(Stored data entries)
☆ ☆ ☆

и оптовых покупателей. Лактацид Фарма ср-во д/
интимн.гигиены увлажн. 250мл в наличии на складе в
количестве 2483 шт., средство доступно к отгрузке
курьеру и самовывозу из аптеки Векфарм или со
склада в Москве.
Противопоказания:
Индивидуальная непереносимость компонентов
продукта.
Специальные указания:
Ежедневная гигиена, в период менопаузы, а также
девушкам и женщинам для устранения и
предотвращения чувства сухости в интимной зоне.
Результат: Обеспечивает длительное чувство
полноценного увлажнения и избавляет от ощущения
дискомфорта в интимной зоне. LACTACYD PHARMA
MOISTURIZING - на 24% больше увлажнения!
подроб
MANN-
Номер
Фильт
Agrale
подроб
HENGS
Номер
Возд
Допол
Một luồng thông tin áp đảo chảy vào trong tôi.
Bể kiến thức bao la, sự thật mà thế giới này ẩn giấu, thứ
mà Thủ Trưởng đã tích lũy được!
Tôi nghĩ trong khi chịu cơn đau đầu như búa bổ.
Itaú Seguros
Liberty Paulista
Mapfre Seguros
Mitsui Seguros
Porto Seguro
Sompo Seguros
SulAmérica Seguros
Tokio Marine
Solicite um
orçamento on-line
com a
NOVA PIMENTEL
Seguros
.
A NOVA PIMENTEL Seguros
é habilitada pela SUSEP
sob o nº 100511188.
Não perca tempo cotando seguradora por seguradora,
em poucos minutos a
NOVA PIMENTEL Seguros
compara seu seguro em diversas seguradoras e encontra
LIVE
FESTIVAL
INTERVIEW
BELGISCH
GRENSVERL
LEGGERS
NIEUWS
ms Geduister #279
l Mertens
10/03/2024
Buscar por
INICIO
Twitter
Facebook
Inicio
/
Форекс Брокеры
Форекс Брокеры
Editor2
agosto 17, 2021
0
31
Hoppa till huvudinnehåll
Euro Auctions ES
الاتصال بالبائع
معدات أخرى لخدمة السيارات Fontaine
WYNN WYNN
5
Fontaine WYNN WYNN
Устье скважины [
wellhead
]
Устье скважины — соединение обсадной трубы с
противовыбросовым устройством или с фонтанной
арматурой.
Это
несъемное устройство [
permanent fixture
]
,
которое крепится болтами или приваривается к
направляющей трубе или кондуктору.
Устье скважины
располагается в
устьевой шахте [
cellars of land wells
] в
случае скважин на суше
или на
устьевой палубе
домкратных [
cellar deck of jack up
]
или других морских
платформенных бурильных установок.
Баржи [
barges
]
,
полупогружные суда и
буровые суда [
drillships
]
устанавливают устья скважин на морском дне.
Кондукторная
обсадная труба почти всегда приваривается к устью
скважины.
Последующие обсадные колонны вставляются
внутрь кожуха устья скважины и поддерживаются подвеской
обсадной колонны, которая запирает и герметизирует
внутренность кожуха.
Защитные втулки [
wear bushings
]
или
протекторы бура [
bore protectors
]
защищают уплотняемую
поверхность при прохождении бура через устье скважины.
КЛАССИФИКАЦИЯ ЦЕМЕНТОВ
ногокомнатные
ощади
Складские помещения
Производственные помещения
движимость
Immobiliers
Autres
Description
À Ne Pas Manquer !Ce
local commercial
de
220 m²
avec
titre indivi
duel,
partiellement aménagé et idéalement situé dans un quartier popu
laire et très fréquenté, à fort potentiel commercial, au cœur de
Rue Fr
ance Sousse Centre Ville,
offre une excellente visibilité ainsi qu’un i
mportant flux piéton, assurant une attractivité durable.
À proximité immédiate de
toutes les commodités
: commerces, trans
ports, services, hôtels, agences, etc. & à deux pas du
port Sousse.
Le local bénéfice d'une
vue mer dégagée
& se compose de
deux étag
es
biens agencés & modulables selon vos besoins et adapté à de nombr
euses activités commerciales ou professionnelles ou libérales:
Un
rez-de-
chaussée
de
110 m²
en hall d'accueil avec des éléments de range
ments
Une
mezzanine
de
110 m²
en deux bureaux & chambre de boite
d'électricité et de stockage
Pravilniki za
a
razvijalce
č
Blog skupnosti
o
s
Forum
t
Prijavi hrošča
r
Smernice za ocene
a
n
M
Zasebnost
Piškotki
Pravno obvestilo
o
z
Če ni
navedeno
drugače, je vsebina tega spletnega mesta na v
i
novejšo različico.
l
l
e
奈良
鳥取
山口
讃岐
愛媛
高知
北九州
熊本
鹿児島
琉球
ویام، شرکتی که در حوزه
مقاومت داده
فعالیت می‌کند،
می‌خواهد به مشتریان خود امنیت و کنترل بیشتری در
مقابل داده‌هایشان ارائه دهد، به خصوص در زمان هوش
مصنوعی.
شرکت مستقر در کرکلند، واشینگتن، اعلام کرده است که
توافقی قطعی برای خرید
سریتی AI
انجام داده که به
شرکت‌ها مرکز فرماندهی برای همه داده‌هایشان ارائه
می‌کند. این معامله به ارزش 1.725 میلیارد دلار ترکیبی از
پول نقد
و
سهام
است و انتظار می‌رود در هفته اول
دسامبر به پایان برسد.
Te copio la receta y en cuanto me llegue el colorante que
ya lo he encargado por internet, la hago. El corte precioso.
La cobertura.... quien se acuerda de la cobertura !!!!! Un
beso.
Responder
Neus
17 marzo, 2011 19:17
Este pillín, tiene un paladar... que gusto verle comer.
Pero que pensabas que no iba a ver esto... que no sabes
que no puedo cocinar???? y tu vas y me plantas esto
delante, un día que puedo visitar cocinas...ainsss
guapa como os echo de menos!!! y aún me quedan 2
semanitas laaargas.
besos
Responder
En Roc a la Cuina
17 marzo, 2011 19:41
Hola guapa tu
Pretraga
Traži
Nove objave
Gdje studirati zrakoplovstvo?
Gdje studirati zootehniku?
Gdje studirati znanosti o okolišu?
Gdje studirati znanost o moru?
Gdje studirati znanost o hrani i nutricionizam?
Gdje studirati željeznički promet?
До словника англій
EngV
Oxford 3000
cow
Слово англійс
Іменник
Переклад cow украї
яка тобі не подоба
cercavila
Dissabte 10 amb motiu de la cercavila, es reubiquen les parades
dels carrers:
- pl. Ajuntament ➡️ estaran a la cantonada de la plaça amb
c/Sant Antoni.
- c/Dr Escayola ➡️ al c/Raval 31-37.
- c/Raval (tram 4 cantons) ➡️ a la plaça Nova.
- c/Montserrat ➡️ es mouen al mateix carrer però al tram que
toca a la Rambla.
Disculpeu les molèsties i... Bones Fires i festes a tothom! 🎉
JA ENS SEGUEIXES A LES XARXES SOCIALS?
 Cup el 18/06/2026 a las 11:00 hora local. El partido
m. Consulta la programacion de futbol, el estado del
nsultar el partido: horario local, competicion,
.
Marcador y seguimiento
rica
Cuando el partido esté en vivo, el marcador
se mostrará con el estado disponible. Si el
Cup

☆ ☆ ☆

■ Your goal
Edit the records above so that every instance of "Форекс Брокеры" becomes "Forex Brokers", and leave the rest of the text unchanged.

■ Reply to the exercise
и оптовых покупателей. Лактацид Фарма ср-во д/
интимн.гигиены увлажн. 250мл в наличии на складе в
количестве 2483 шт., средство доступно к отгрузке
курьеру и самовывозу из аптеки Векфарм или со
склада в Москве.
Противопоказания:
Индивидуальная непереносимость компонентов
продукта.
Специальные указания:
Ежедневная гигиена, в период менопаузы, а также
девушкам и женщинам для устранения и
предотвращения чувства сухости в интимной зоне.
Результат: Обеспечивает длительное чувство
полноценного увлажнения и избавляет от ощущения
дискомфорта в интимной зоне. LACTACYD PHARMA
MOISTURIZING - на 24% больше увлажнения!
подроб
MANN-
Номер
Фильт
Agrale
подроб
HENGS
Номер
Возд
Допол
Một luồng thông tin áp đảo chảy vào trong tôi.
Bể kiến thức bao la, sự thật mà thế giới này ẩn giấu, thứ
mà Thủ Trưởng đã tích lũy được!
Tôi nghĩ trong khi chịu cơn đau đầu như búa bổ.
Itaú Seguros
Liberty Paulista
Mapfre Seguros
Mitsui Seguros
Porto Seguro
Sompo Seguros
SulAmérica Seguros
Tokio Marine
Solicite um
orçamento on-line
com a
NOVA PIMENTEL
Seguros
.
A NOVA PIMENTEL Seguros
é habilitada pela SUSEP
sob o nº 100511188.
Não perca tempo cotando seguradora por seguradora,
em poucos minutos a
NOVA PIMENTEL Seguros
compara seu seguro em diversas seguradoras e encontra
LIVE
FESTIVAL
INTERVIEW
BELGISCH
GRENSVERL
LEGGERS
NIEUWS
ms Geduister #279
l Mertens
10/03/2024
Buscar por
INICIO
Twitter
Facebook
Inicio
/
Forex Brokers
Forex Brokers
Editor2
agosto 17, 2021
0
31
Hoppa till huvudinnehåll
Euro Auctions ES
الاتصال بالبائع
معدات أخرى لخدمة السيارات Fontaine
WYNN WYNN
5
Fontaine WYNN WYNN
Устье скважины [
wellhead
]
Устье скважины — соединение обсадной трубы с
противовыбросовым устройством или с фонтанной
арматурой.
Это
несъемное устройство [
permanent fixture
]
,
которое крепится болтами или приваривается к
направляющей трубе или кондуктору.
Устье скважины
располагается в
устьевой шахте [
cellars of land wells
] в
случае скважин на суше
или на
устьевой палубе
домкратных [
cellar deck of jack up
]
или других морских
платформенных бурильных установок.
Баржи [
barges
]
,
полупогружные суда и
буровые суда [
drillships
]
устанавливают устья скважин на морском дне.
Кондукторная
обсадная труба почти всегда приваривается к устью
скважины.
Последующие обсадные колонны вставляются
внутрь кожуха устья скважины и поддерживаются подвеской
обсадной колонны, которая запирает и герметизирует
внутренность кожуха.
Защитные втулки [
wear bushings
]
или
протекторы бура [
bore protectors
]
защищают уплотняемую
поверхность при прохождении бура через устье скважины.
КЛАССИФИКАЦИЯ ЦЕМЕНТОВ
ногокомнатные
ощади
Складские помещения
Производственные помещения
движимость
Immobiliers
Autres
Description
À Ne Pas Manquer !Ce
local commercial
de
220 m²
avec
titre indivi
duel,
partiellement aménagé et idéalement situé dans un quartier popu
laire et très fréquenté, à fort potentiel commercial, au cœur de
Rue Fr
ance Sousse Centre Ville,
offre une excellente visibilité ainsi qu’un i
mportant flux piéton, assurant une attractivité durable.
À proximité immédiate de
toutes les commodités
: commerces, trans
ports, services, hôtels, agences, etc. & à deux pas du
port Sousse.
Le local bénéfice d'une
vue mer dégagée
& se compose de
deux étag
es
biens agencés & modulables selon vos besoins et adapté à de nombr
euses activités commerciales ou professionnelles ou libérales:
Un
rez-de-
chaussée
de
110 m²
en hall d'accueil avec des éléments de range
ments
Une
mezzanine
de
110 m²
en deux bureaux & chambre de boite
d'électricité et de stockage
Pravilniki za
a
razvijalce
č
Blog skupnosti
o
s
Forum
t
Prijavi hrošča
r
Smernice za ocene
a
n
M
Zasebnost
Piškotki
Pravno obvestilo
o
z
Če ni
navedeno
drugače, je vsebina tega spletnega mesta na v
i
novejšo različico.
l
l
e
奈良
鳥取
山口
讃岐
愛媛
高知
北九州
熊本
鹿児島
琉球
ویام، شرکتی که در حوزه
مقاومت داده
فعالیت می‌کند،
می‌خواهد به مشتریان خود امنیت و کنترل بیشتری در
مقابل داده‌هایشان ارائه دهد، به خصوص در زمان هوش
مصنوعی.
شرکت مستقر در کرکلند، واشینگتن، اعلام کرده است که
توافقی قطعی برای خرید
سریتی AI
انجام داده که به
شرکت‌ها مرکز فرماندهی برای همه داده‌هایشان ارائه
می‌کند. این معامله به ارزش 1.725 میلیارد دلار ترکیبی از
پول نقد
و
سهام
است و انتظار می‌رود در هفته اول
دسامبر به پایان برسد.
Te copio la receta y en cuanto me llegue el colorante que
ya lo he encargado por internet, la hago. El corte precioso.
La cobertura.... quien se acuerda de la cobertura !!!!! Un
beso.
Responder
Neus
17 marzo, 2011 19:17
Este pillín, tiene un paladar... que gusto verle comer.
Pero que pensabas que no iba a ver esto... que no sabes
que no puedo cocinar???? y tu vas y me plantas esto
delante, un día que puedo visitar cocinas...ainsss
guapa como os echo de menos!!! y aún me quedan 2
semanitas laaargas.
besos
Responder
En Roc a la Cuina
17 marzo, 2011 19:41
Hola guapa tu
Pretraga
Traži
Nove objave
Gdje studirati zrakoplovstvo?
Gdje studirati zootehniku?
Gdje studirati znanosti o okolišu?
Gdje studirati znanost o moru?
Gdje studirati znanost o hrani i nutricionizam?
Gdje studirati željeznički promet?
До словника англій
EngV
Oxford 3000
cow
Слово англійс
Іменник
Переклад cow украї
яка тобі не подоба
cercavila
Dissabte 10 amb motiu de la cercavila, es reubiquen les parades
dels carrers:
- pl. Ajuntament ➡️ estaran a la cantonada de la plaça amb
c/Sant Antoni.
- c/Dr Escayola ➡️ al c/Raval 31-37.
- c/Raval (tram 4 cantons) ➡️ a la plaça Nova.
- c/Montserrat ➡️ es mouen al mateix carrer però al tram que
toca a la Rambla.
Disculpeu les molèsties i... Bones Fires i festes a tothom! 🎉
JA ENS SEGUEIXES A LES XARXES SOCIALS?
 Cup el 18/06/2026 a las 11:00 hora local. El partido
m. Consulta la programacion de futbol, el estado del
nsultar el partido: horario local, competicion,
.
Marcador y seguimiento
rica
Cuando el partido esté en vivo, el marcador
se mostrará con el estado disponible. Si el
Cup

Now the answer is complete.